Die Diagnose MS wirft bei Betroffenen viele Fragen auf. In einer Selbsthilfegruppe können sie Wissenswertes erfahren beispielsweise von Mag. Manuela Lanzinger, selbst MS-Patientin.

Wie gehe ich damit um, dass ich jetzt diagnostiziert bin? Soll ich es meiner Familie sagen? Wie sage ich es meinem Arbeitgeber? Muss ich es überhaupt meinem Arbeitgeber sagen? Oft sind das aber auch wirklich sehr viele Fragen, die direkt die Krankheit betreffen und die vielleicht nicht gerade in einem sehr großen Umfeld gestellt werden”, weiß Mag. Manuela Lanzinger aus ihrer Tätigkeit bei der Selbsthilfegruppe Kunterbunt.

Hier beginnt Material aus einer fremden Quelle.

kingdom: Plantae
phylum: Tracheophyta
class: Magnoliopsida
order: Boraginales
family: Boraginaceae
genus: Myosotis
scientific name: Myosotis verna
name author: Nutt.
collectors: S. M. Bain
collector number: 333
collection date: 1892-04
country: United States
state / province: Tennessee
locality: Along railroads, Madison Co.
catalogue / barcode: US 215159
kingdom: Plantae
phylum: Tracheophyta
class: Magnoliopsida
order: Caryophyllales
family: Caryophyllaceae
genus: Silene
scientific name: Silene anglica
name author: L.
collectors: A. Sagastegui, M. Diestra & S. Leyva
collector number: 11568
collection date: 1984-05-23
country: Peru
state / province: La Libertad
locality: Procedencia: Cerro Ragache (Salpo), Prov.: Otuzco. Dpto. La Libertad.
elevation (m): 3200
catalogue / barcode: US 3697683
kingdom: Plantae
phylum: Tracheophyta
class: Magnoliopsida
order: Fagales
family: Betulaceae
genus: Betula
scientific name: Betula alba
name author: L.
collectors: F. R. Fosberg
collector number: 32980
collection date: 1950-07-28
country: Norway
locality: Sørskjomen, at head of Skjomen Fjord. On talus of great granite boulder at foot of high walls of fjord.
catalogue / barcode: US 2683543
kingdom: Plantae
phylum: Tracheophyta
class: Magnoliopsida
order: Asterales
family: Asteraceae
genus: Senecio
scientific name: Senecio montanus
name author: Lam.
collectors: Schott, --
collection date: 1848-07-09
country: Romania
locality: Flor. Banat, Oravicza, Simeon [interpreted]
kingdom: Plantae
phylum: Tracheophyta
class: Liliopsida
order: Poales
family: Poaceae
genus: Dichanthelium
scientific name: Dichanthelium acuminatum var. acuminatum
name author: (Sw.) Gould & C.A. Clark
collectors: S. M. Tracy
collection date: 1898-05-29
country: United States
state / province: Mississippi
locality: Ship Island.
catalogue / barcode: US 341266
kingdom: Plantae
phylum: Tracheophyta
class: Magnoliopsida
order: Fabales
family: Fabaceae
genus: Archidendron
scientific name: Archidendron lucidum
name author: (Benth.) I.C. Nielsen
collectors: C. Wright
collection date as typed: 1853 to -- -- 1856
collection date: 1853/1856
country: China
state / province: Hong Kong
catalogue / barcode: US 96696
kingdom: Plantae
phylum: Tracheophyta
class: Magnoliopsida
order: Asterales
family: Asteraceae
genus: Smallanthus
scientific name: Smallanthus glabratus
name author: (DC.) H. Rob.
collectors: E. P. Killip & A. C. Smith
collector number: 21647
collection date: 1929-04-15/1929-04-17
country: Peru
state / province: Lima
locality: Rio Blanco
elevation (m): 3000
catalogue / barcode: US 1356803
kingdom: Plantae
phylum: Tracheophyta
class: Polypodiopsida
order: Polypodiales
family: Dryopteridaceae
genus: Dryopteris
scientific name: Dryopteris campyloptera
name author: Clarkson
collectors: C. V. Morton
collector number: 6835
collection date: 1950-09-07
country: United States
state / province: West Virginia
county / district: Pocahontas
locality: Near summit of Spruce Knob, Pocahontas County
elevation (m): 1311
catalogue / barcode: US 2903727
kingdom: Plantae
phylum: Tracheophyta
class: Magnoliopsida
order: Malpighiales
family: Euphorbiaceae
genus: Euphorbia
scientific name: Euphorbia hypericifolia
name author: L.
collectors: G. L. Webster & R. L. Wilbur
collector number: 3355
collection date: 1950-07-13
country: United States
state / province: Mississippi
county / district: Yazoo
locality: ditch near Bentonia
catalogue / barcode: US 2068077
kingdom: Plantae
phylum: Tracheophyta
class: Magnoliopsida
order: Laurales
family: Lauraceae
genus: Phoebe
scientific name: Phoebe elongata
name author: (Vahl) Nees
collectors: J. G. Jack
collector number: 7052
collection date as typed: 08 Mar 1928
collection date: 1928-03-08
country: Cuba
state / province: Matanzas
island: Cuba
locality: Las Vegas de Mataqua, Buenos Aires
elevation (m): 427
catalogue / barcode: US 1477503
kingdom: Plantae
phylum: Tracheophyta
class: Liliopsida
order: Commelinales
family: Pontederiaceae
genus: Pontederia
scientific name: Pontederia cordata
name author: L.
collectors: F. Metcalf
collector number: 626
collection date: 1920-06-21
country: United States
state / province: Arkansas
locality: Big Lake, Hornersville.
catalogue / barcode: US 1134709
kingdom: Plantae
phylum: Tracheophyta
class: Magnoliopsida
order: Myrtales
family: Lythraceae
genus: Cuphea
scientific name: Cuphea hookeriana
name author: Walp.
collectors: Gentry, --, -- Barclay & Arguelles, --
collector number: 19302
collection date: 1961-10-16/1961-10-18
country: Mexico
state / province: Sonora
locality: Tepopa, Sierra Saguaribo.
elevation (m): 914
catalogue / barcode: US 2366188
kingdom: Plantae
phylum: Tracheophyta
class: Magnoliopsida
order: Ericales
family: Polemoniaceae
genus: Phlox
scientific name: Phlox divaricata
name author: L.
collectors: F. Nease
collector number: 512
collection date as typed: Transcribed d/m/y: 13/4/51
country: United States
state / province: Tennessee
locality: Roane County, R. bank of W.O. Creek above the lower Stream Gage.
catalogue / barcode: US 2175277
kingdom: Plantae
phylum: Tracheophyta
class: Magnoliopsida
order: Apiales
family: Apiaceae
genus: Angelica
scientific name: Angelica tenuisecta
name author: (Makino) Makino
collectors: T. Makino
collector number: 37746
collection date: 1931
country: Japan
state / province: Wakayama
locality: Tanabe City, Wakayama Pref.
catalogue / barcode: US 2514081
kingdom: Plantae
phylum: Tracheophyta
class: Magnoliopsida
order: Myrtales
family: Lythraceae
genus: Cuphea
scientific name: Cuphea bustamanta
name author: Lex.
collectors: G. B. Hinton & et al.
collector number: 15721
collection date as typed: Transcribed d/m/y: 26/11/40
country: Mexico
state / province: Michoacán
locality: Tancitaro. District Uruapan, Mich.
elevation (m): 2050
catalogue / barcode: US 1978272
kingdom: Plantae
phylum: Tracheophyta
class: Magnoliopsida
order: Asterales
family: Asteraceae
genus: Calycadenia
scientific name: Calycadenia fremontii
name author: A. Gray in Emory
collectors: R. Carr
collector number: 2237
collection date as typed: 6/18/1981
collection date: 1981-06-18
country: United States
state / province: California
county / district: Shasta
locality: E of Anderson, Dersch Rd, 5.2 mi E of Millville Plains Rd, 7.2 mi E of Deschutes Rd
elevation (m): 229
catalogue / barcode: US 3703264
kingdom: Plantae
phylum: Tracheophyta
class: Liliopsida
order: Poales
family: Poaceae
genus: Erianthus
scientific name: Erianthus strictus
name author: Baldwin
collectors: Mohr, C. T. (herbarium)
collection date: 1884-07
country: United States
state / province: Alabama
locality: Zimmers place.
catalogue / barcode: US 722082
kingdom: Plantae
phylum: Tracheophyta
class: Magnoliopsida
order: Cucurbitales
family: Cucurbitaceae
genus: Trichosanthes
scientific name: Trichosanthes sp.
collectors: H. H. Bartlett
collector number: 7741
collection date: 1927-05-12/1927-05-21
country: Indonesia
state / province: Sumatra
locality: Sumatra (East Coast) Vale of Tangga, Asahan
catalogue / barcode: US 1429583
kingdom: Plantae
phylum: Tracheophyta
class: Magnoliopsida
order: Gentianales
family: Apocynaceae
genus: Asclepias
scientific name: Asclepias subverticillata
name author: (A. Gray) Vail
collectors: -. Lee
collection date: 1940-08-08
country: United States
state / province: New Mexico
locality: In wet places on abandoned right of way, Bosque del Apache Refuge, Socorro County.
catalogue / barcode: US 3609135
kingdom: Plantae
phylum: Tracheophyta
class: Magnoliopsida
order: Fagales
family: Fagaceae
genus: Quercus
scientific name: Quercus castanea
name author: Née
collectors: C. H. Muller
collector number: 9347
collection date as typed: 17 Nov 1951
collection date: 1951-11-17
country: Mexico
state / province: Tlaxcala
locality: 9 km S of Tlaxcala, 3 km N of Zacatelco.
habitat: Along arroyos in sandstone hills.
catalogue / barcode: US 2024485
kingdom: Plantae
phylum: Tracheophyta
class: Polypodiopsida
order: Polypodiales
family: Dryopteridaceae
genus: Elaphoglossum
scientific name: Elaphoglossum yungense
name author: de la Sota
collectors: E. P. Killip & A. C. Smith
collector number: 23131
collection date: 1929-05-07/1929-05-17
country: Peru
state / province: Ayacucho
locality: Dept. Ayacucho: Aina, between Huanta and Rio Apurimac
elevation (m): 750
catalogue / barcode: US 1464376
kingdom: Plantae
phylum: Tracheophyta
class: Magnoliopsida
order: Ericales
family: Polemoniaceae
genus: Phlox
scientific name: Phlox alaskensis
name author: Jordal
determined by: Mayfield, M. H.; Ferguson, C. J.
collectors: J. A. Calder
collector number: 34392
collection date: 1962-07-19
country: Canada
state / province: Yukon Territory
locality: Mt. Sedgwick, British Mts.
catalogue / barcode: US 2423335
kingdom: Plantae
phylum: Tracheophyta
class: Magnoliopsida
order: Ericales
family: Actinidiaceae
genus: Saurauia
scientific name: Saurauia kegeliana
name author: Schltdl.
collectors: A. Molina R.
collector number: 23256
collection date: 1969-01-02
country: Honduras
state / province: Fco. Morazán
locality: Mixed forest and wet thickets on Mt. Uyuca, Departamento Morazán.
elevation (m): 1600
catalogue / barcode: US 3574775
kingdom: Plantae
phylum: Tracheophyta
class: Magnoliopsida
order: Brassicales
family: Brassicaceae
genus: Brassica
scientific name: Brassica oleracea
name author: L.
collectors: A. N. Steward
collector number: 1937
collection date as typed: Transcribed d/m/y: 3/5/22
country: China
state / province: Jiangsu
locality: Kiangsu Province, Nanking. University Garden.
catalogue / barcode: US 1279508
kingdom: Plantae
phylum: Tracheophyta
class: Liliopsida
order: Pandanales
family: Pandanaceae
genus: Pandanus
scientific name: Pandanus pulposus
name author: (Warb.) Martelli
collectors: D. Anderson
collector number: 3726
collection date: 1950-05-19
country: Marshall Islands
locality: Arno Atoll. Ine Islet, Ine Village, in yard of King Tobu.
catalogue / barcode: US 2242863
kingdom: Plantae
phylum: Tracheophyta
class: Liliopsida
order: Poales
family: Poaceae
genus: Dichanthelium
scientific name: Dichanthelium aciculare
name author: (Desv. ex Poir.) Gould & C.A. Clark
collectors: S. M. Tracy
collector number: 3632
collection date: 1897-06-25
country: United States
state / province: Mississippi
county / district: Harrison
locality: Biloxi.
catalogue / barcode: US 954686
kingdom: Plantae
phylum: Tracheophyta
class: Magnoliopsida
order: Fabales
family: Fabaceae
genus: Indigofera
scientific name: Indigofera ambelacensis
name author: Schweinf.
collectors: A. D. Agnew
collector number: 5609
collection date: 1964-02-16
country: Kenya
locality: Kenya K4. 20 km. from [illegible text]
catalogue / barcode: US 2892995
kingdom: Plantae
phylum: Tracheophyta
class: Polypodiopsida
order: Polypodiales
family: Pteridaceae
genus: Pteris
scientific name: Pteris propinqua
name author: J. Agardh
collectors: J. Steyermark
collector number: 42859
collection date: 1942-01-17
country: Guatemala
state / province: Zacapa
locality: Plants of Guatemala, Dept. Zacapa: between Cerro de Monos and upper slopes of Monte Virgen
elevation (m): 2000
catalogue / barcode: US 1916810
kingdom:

Habt ihr vielleicht auch Probleme mit der Blase? Wie geht es euch mit der Müdigkeit? Was macht ihr eigentlich? Was haltet ihr von den verschiedenen Ernährungstipps? Habt ihr Informationen, zu welchen Ärzten ich gehen kann, wenn es nicht um Neurologie geht? Also gibt es beispielsweise auch Orthopäden, die sich mit Multipler Sklerose auskennen? Gerade da haben schon andere MS-Betroffene viele Erfahrungen gesammelt und können hier schon aus dem Reichen schöpfen”, ermutigt Mag. Manuela Lanzinger zum aktiven Umgang mit der Erkrankung.

In unserer Selbsthilfegruppe sind aber auch Angehörige sehr willkommen. Mein Ehemann hat mich schon sehr, sehr oft begleitet und hat sogar schon mit einigen persönlich Freundschaften geschlossen!”